═══ Passage provided

In this second installment, BP's Jim Miotke continues his talk with the host of the "Travels to the Edge with Art Wolfe" TV series

Renowned photographer Art Wolfe has combined artistic and journalistic styles into a unique style. He has numerous books to his credit, as well as many awards, and is known for his passion for wildlife advocacy.

Art's most recent project is Travels to the Edge with Art Wolfe, which airs on public television stations around the U.S. and offers thoughts on nature, cultures, environmental issues and digital photography.

For this second interview - as well as with Part I - BetterPhoto Founder and President Jim Miotke visited Art in his beautiful Washington state home.




interview with Art Wolfe
© Art Wolfe
All rights reserved

Jim Miotke: Do you have any favorite locations that you really move you?

Art Wolfe:

Yes. I think the Arctic areas. I love Arctic landscapes because you struggle for comfort there. There's just this overwhelming sense of being really out there in the margins.

══════

» Required tasks
**a.** From the Art Wolfe interview, copy the words from "For this second" up to and including "really move you?".
**b.** Answer these questions using the Art Wolfe interview:
(i) On what kind of stations does Travels to the Edge with Art Wolfe air?
(ii) In which state is the home where Jim Miotke visited Art Wolfe?
(iii) What landscapes does Art Wolfe say he loves?
The material after this interview comes from a separate source.

═══ Data extract

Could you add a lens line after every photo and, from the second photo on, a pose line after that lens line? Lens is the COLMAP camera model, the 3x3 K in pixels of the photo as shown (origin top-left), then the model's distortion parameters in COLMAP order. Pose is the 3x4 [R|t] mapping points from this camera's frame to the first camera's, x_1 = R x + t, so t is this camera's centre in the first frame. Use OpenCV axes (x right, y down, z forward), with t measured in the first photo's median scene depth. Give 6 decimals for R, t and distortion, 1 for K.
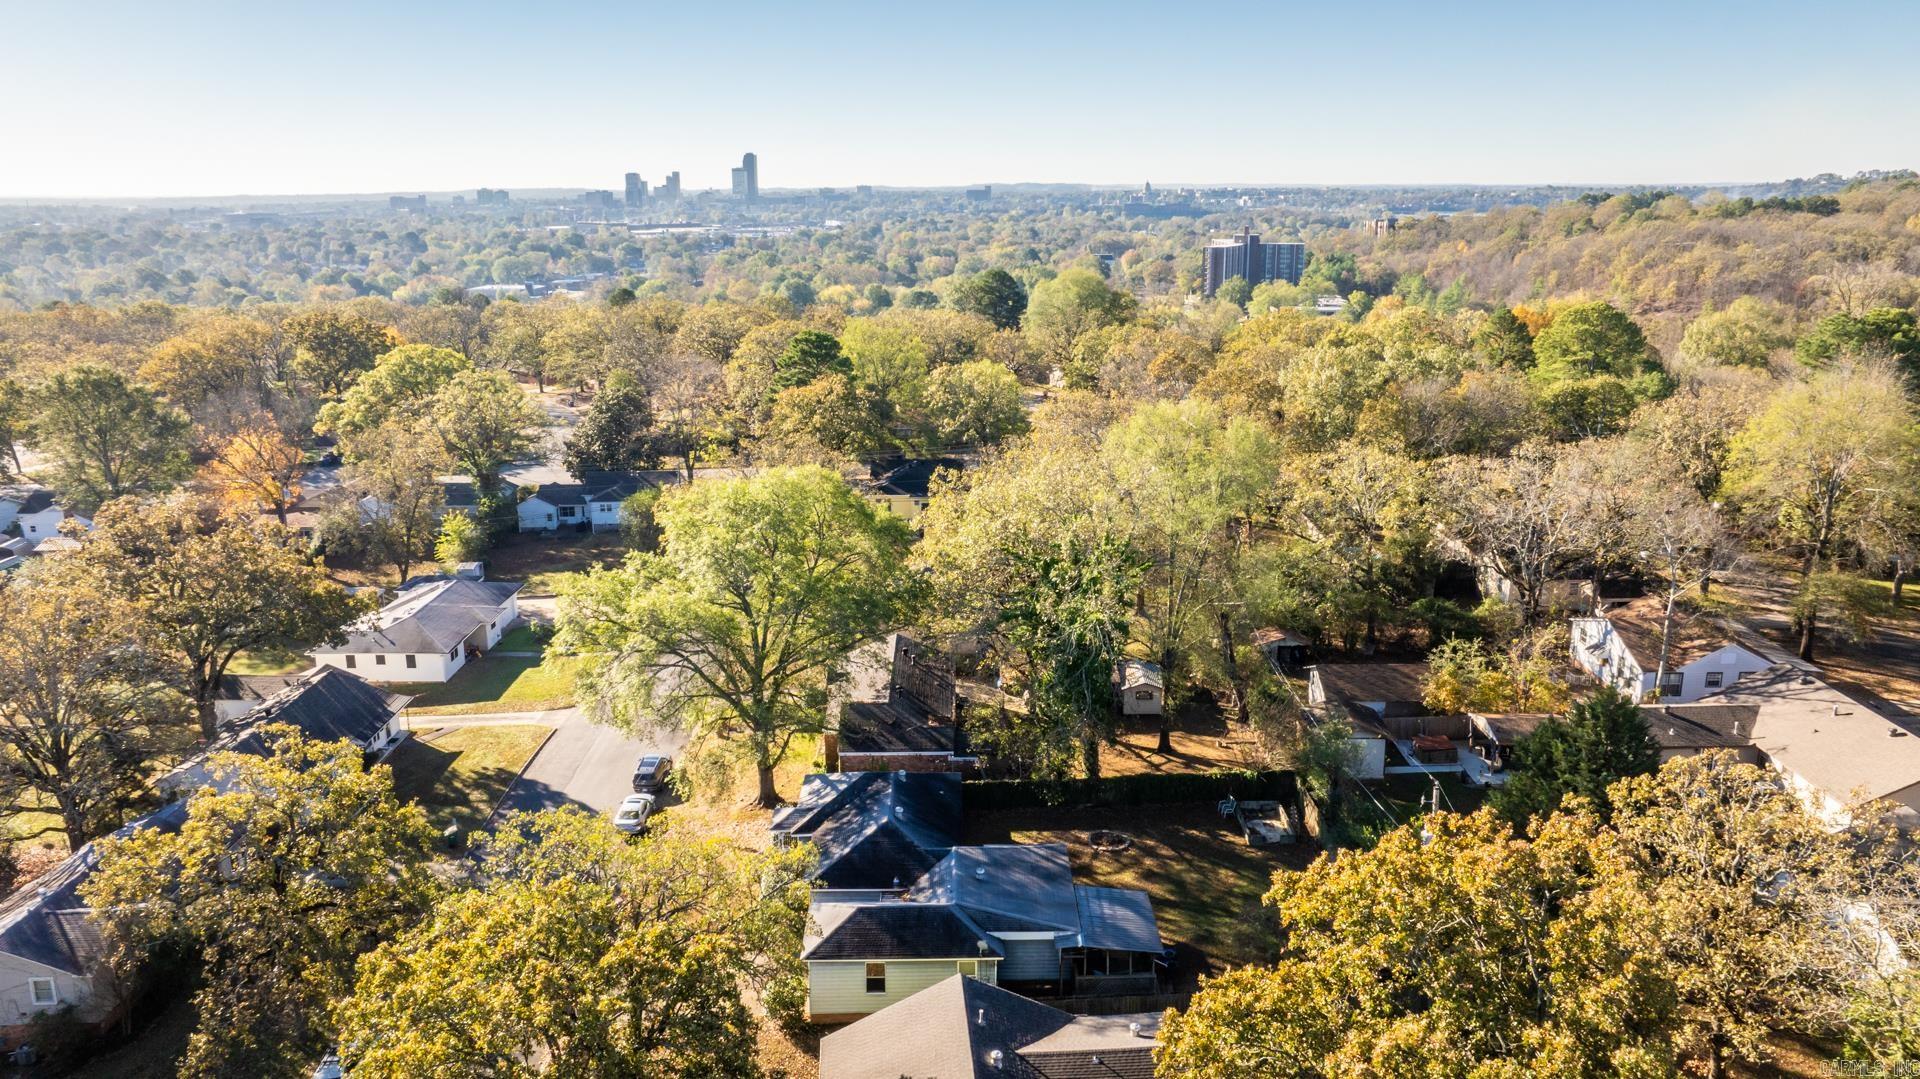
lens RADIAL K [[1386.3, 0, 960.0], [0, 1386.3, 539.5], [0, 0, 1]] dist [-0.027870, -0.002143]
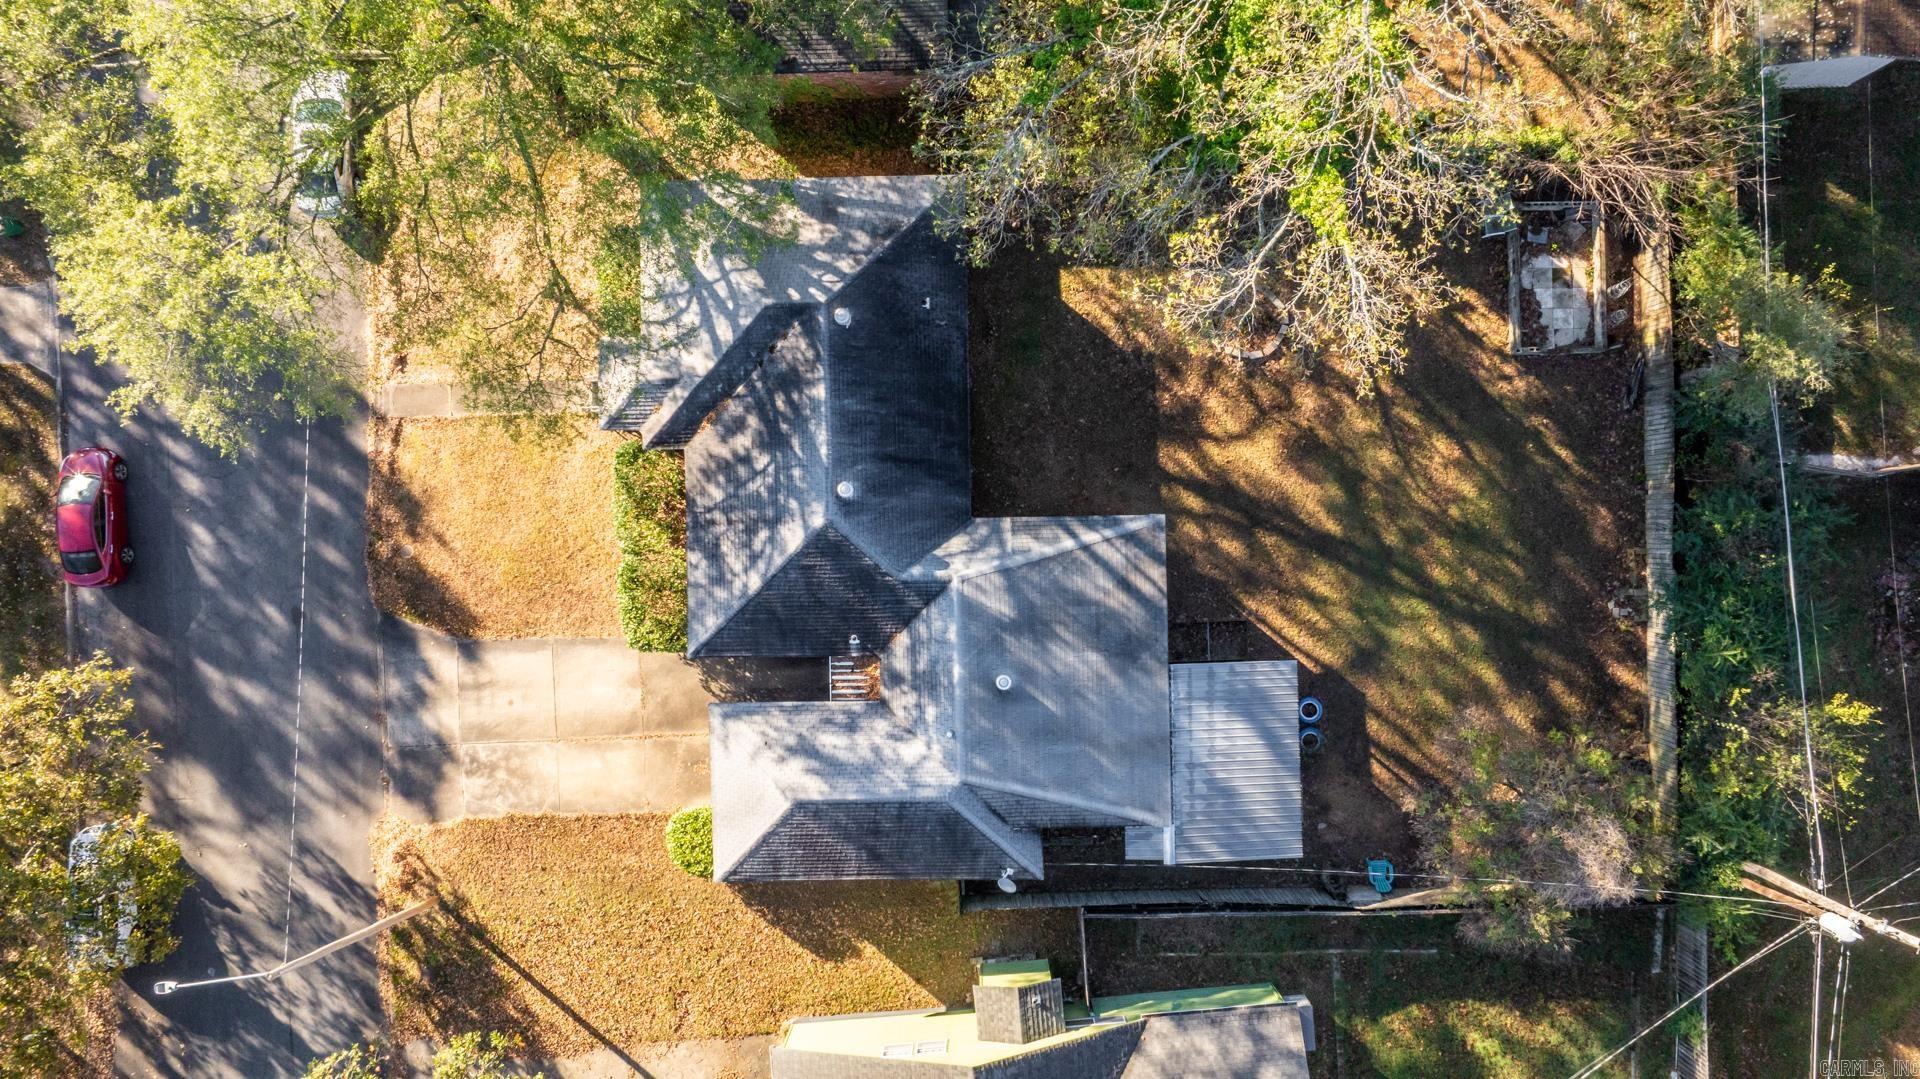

══════

» Task results
**a.**
For this second interview - as well as with Part I - BetterPhoto Founder and President Jim Miotke visited Art in his beautiful Washington state home.




interview with Art Wolfe
© Art Wolfe
All rights reserved

Jim Miotke: Do you have any favorite locations that you really move you?

**b.**
(i) Public television stations around the U.S.
(ii) Washington.
(iii) Arctic landscapes.